Study to delve into factors affecting immigrants' employment


By Janet Harron

A project from the Faculty of Humanities and Social Sciences has received funding to investigate the attitudes of employers in the province toward hiring newcomers, temporary foreign workers and international students.

Dr. Tony Fang and his team.
Photo: Submitted

Dr. Tony Fang, the Jarislowsky Chair in Cultural and Economic Transformation in the Department of Economics, is heading up the through the Newfoundland and Labrador Workforce Innovation Centre-funded project.

It will provide valuable insights on provincial labour market conditions, labour and skill shortages in the coming three years (2019-21) and how immigrants and international graduates could potentially fill the skill gaps and the important roles that employers can play in more effective newcomer recruitment and retention.

Data-driven analysis

According to Dr. Fang, the main reason newcomers leave the province is lack of employment. Yet, few have examined employers’ attitudes towards hiring newcomers and international students.

“Delving into the factors affecting newcomers’ employment is a matter of crucial concern for policy-makers, employers and newcomers themselves,” he said.

“From the employer’s perspective, this project will analyze the data from a longitudinal survey of employers in the province in order to provide better understanding of the employment conditions of the newcomers and international students in Newfoundland and Labrador.”

He also says the analysis will better inform governments, settlement agencies and employer councils on what can be done to improve the integration and retention of immigrants, refugees, and international students in the province.

Well-educated and highly skilled

The funding will build on previous studies exploring employer attitudes towards the Temporary Foreign Worker Program and settlement and integration experiences of newcomers, including Syrian refugees, living in St.
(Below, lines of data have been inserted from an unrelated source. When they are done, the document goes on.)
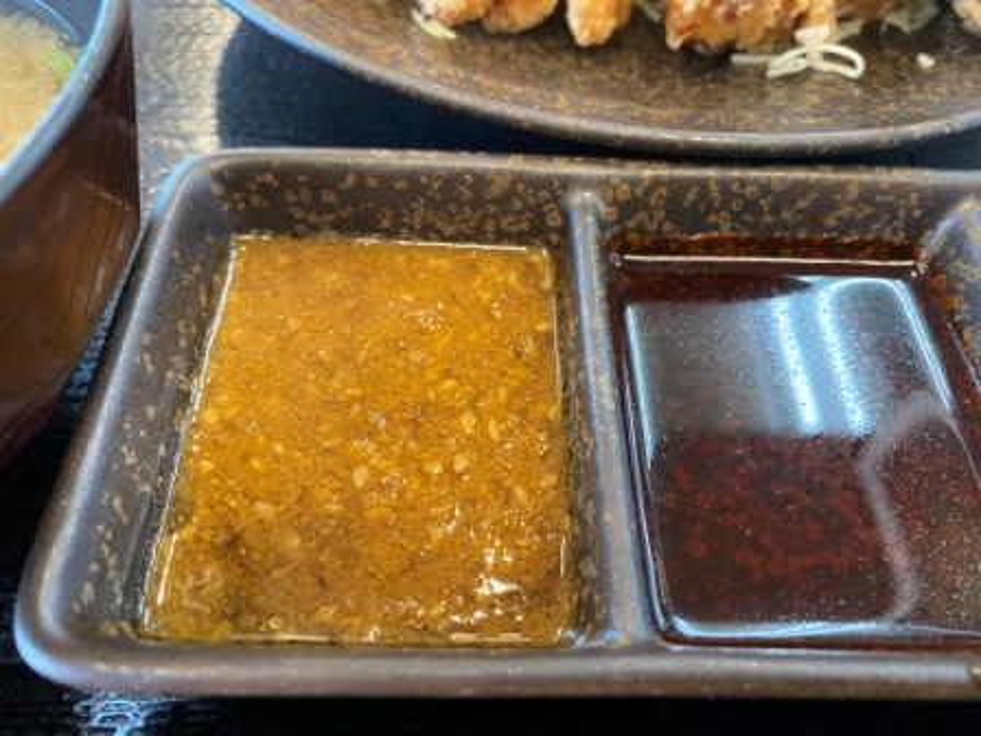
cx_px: 490
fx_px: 737
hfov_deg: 67.3
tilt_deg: -54.5
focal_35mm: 26
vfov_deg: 53.1
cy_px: 368
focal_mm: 4.25
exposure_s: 1/60
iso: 200
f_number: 1.8
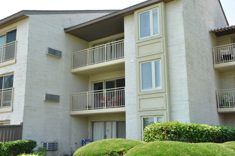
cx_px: 118
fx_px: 254
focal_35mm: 39
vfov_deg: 34.1
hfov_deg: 49.6
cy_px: 78
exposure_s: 1/30
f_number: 11
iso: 200
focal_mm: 26
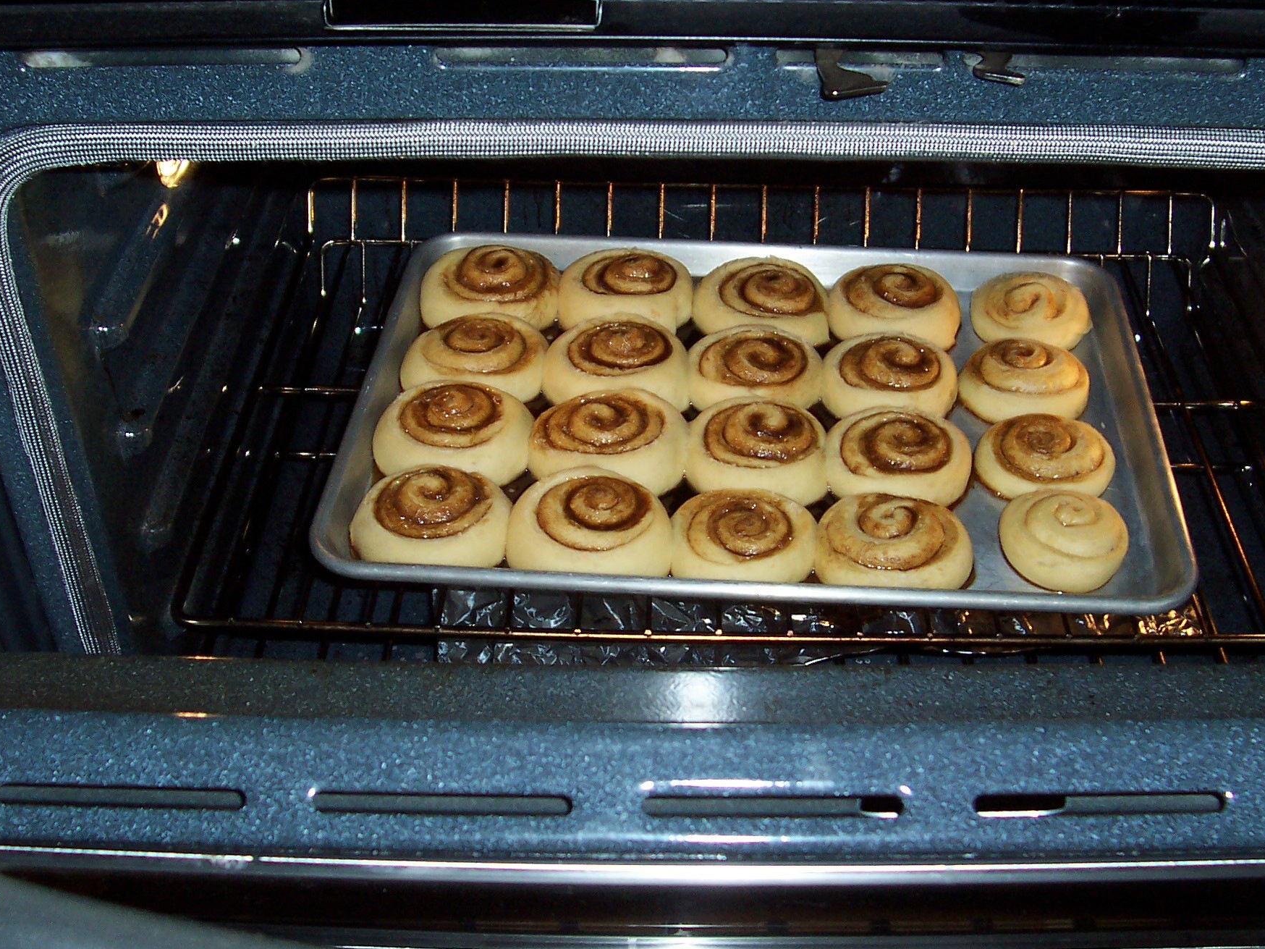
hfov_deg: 43.9
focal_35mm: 43
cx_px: 639
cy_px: 412
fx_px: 1571
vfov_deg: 33.6
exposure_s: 1/60
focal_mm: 5.6
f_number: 2.8
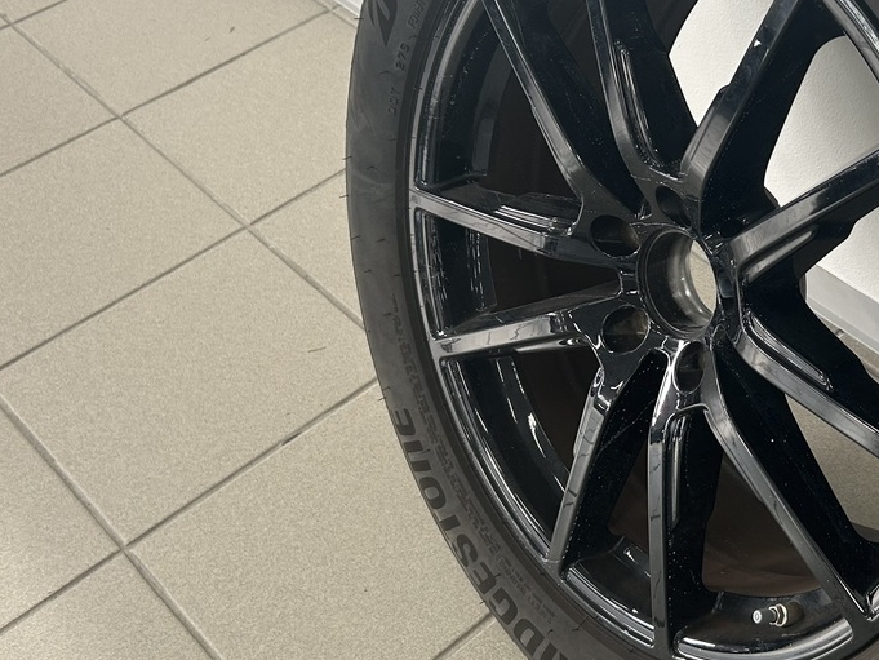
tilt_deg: -44.3
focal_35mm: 55
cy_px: 265
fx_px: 1397
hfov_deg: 33.1
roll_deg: +4.3
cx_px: 793
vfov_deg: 26.5
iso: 64
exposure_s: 1/50
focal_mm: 5.7
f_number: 1.5
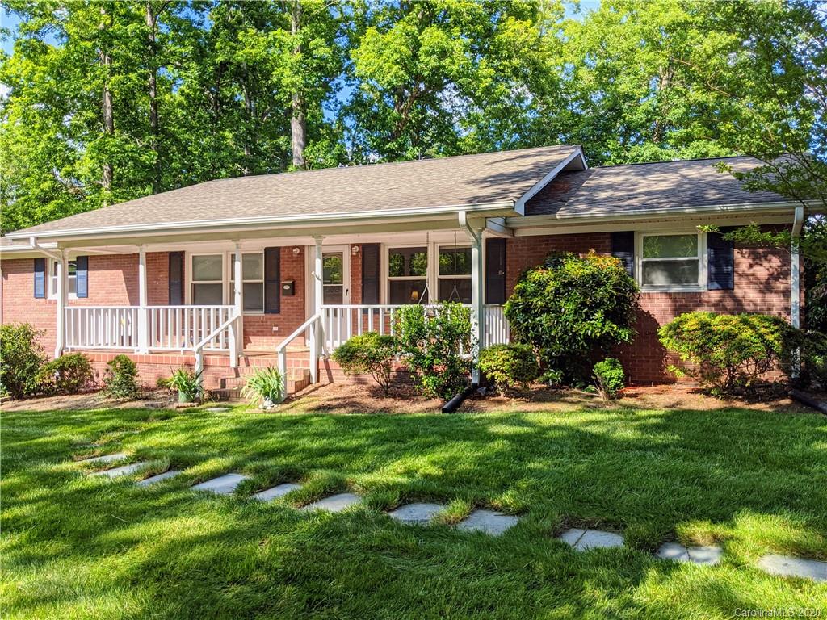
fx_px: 645
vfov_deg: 51.4
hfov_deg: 65.3
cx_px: 414
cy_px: 310
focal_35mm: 27
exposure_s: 1/1560
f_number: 1.8
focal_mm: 4.44
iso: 51
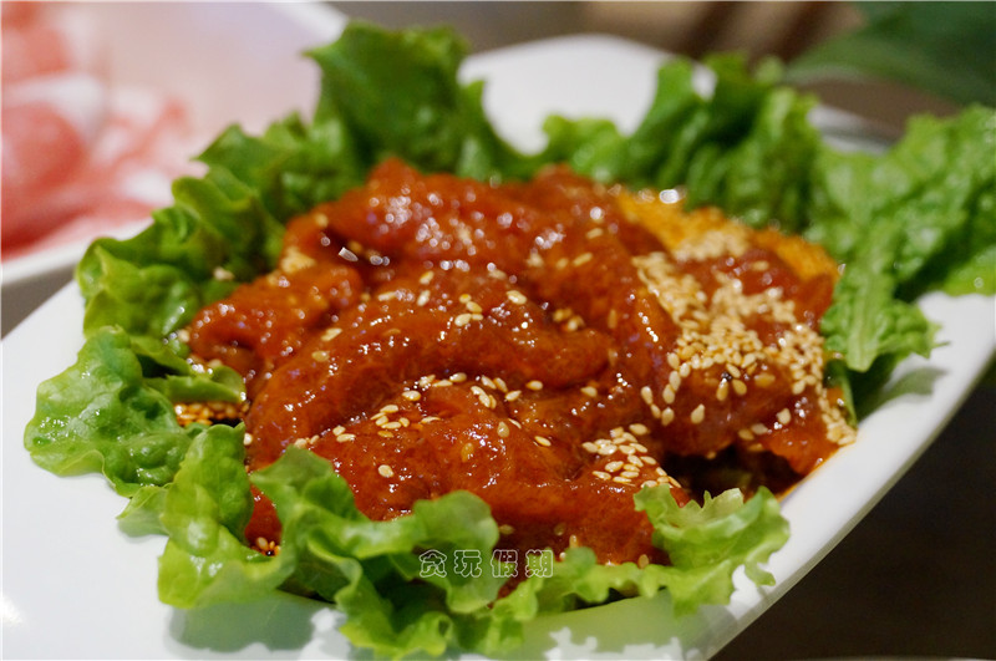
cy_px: 330
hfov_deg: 18.2
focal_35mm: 112
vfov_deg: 12.1
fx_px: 3108
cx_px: 498
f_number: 5.6
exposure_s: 1/160
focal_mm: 75
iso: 3200
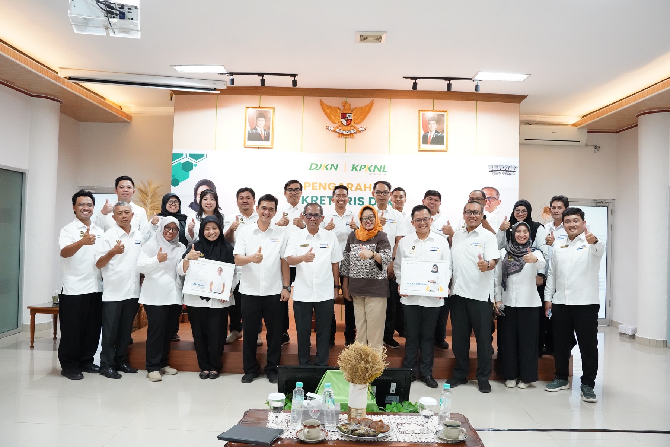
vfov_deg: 46.4
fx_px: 521
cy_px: 224
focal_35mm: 28
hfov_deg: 65.5
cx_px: 335
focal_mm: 28
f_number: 6.3
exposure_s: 1/100
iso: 16000
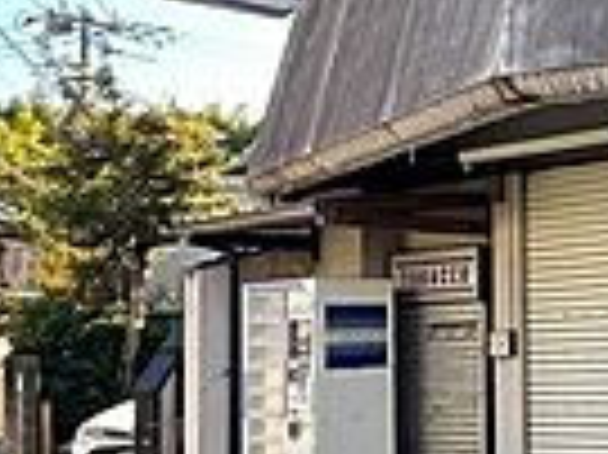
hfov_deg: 24.4
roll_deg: +2.6
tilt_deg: +6.2
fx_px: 1035
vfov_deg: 24.7
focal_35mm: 59
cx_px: 941
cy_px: 270
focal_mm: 2.22
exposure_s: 1/196
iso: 40
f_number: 2.2
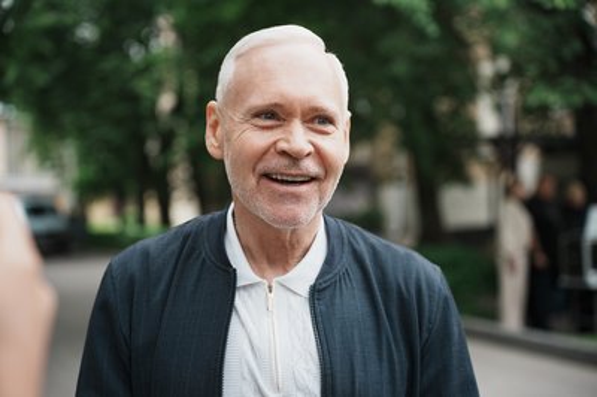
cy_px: 198
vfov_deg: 20.0
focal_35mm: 68
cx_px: 298
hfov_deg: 29.7
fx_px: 1127
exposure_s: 1/250
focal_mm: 68
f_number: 3.2
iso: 100
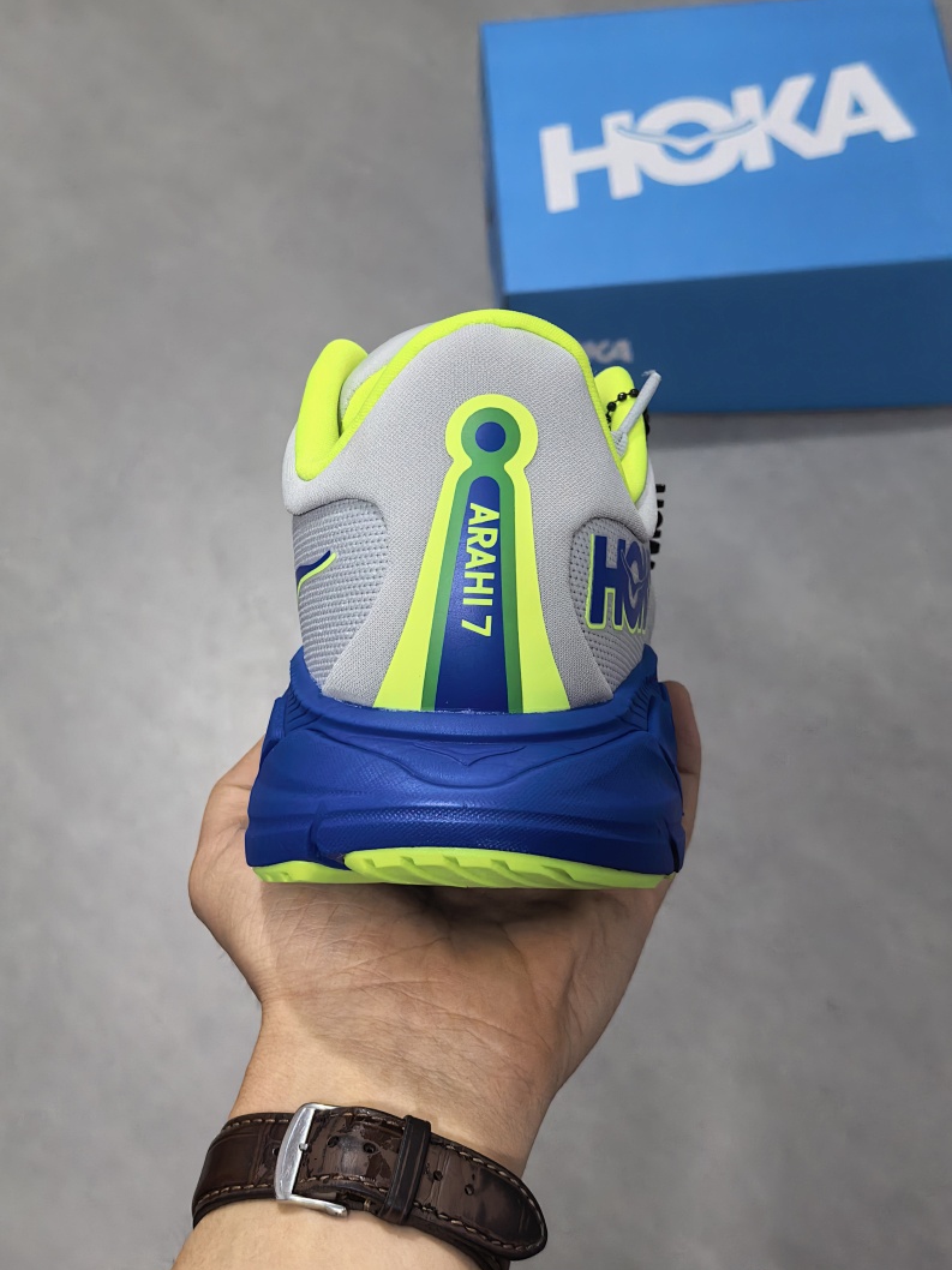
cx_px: 467
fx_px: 1798
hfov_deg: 29.7
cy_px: 625
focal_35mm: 49
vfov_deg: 38.9
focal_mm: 5.75
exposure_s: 1/100
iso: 320
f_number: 2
John’s.

Due to the fact that Canada’s immigration system is highly labour market focused with immigrants awarded points based upon certain criteria, the immigrant population in Newfoundland and Labrador is well-educated and highly skilled which translates into higher earning and lower dependence on government transfers.

“With Newfoundland and Labrador’s depressive demographic trends, out-migration of native-born population and newcomers, along with the recent introduction of the Express Entry program to Canada’s immigration system with its focus on employability, particularly from the employer’s side, delving into the factors affecting immigrants’ employment is a matter of crucial concern for both policy and practice,” said Dr. Fang.

In addition to the funding from the Newfoundland and Labrador Workforce Innovation Centre, the project has also received federal funding of $59,251 from the Atlantic Canada Opportunities Agency to do a similar study but with an Atlantic Canada focus.